The only thing is that holding back access to any communication system (be it roads, or wifi) allows the masters of the political landscape (not just politicians) to control the way this country is used, and that is the problem if we want to achieve eqaulity.
And if anyone t hinks that USA is equal, then get out to the quiter corners of Arkansas, and wonder when they are going to ISDN let alone DSL
8. Roly Gross
I do enjoy Peter's blogs but always find his conclusions blinkered (probably caused by a lifetime trying to persuade everyone that technology is a panacea).
For example, infrastructure may help with American productivity but having worked for three US software companies I can tell you where their productivity comes from...immigrants, lots of them and working hideous hours (my girlfriend was one, a developer in NY and much, much prefers life in the UK - dodgy infrastructure included).

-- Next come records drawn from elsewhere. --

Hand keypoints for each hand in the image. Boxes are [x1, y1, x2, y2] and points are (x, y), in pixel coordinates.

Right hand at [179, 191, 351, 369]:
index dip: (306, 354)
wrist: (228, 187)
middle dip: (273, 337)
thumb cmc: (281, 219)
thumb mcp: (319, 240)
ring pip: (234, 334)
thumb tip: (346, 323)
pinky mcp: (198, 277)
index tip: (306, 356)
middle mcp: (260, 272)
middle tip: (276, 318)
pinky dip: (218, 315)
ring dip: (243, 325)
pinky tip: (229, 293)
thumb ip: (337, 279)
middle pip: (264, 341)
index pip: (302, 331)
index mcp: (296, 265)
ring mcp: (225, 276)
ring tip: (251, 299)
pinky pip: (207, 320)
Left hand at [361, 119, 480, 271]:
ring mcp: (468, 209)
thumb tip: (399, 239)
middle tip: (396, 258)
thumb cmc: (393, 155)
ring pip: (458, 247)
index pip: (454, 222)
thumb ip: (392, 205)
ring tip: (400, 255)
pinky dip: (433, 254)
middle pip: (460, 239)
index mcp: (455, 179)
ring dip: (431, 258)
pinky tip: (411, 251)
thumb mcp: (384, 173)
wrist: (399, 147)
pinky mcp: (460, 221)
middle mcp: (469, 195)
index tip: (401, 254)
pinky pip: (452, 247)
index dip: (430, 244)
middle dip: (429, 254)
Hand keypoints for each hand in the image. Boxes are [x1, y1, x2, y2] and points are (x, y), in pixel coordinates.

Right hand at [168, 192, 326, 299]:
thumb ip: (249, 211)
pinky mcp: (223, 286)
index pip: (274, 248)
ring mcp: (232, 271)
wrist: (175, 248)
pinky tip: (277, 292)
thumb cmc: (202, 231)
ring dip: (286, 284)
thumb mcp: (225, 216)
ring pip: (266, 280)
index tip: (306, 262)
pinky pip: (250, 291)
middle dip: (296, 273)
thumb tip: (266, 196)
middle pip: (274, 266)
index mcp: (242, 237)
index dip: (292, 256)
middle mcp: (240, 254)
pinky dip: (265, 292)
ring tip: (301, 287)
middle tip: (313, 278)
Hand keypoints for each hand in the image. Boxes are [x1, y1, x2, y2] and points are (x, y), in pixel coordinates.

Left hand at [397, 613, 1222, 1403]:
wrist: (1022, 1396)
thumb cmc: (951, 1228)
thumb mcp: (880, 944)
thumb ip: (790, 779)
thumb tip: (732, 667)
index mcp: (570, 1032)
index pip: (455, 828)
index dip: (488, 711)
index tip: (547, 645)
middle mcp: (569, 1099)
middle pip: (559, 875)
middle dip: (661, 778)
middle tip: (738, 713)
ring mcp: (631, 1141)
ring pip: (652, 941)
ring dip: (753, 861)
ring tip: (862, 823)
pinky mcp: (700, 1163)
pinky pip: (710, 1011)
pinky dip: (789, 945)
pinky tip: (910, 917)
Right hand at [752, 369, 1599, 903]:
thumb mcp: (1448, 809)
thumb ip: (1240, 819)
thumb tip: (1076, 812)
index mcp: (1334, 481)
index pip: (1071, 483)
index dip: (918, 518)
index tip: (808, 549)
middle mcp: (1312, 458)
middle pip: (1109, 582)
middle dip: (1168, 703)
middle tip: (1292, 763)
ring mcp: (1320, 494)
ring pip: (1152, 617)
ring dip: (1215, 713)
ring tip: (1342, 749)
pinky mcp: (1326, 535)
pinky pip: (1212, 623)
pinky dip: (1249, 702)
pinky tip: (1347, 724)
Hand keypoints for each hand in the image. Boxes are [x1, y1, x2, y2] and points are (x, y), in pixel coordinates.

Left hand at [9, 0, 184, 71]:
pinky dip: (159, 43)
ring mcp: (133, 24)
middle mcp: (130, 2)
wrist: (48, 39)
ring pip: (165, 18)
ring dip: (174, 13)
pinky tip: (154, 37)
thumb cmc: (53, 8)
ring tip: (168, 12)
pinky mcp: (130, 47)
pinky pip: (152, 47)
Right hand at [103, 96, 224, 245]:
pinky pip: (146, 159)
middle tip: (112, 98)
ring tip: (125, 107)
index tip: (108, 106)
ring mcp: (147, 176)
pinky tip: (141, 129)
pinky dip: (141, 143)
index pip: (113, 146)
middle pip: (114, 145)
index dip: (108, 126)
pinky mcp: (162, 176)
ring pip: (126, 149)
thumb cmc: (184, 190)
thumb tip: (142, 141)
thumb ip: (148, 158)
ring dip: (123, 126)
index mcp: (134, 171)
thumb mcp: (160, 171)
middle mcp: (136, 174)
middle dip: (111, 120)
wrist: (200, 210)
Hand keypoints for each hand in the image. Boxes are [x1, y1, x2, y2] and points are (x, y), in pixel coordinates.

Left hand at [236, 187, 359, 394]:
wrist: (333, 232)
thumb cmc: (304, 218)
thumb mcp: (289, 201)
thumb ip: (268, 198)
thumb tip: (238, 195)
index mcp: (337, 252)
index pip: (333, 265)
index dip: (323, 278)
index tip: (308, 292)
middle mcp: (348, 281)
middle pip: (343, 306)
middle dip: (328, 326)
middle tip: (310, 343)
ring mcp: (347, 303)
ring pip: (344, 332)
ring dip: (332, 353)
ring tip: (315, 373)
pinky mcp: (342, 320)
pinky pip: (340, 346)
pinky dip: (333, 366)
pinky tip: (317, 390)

Also as the post mentioned before, the US model is close to its use by date with resources and pollution about to bring it to a shuddering halt. At least the control freaks in the EU have spotted that one coming!!
9. Paul
Roly Gross wrote:
>I can tell you where their productivity comes from...immigrants,
> lots of them and working hideous hours
at a former employer, I worked alongside US developers in the US office. It was pretty much like working in the UK, there were no amazing feats of productivity, no 18 hour days.
The customer, also in San Francisco, had quite a developers from India, and they were prepared to work long hours.
Take a look round the UK and see for yourself. Immigrants have, and well done to them, taken many of the jobs the native british despised, but then bootstrap themselves and their families into higher skills and better jobs. They know education is a privilege, a valuable gift, not something to be endured till old enough to quit and earn just enough to pay the credit card bills' interest and buy booze and fags!
We lazy europeans and us workers just have to hope everyone else becomes as fat and lazy as us, before we're all out of work!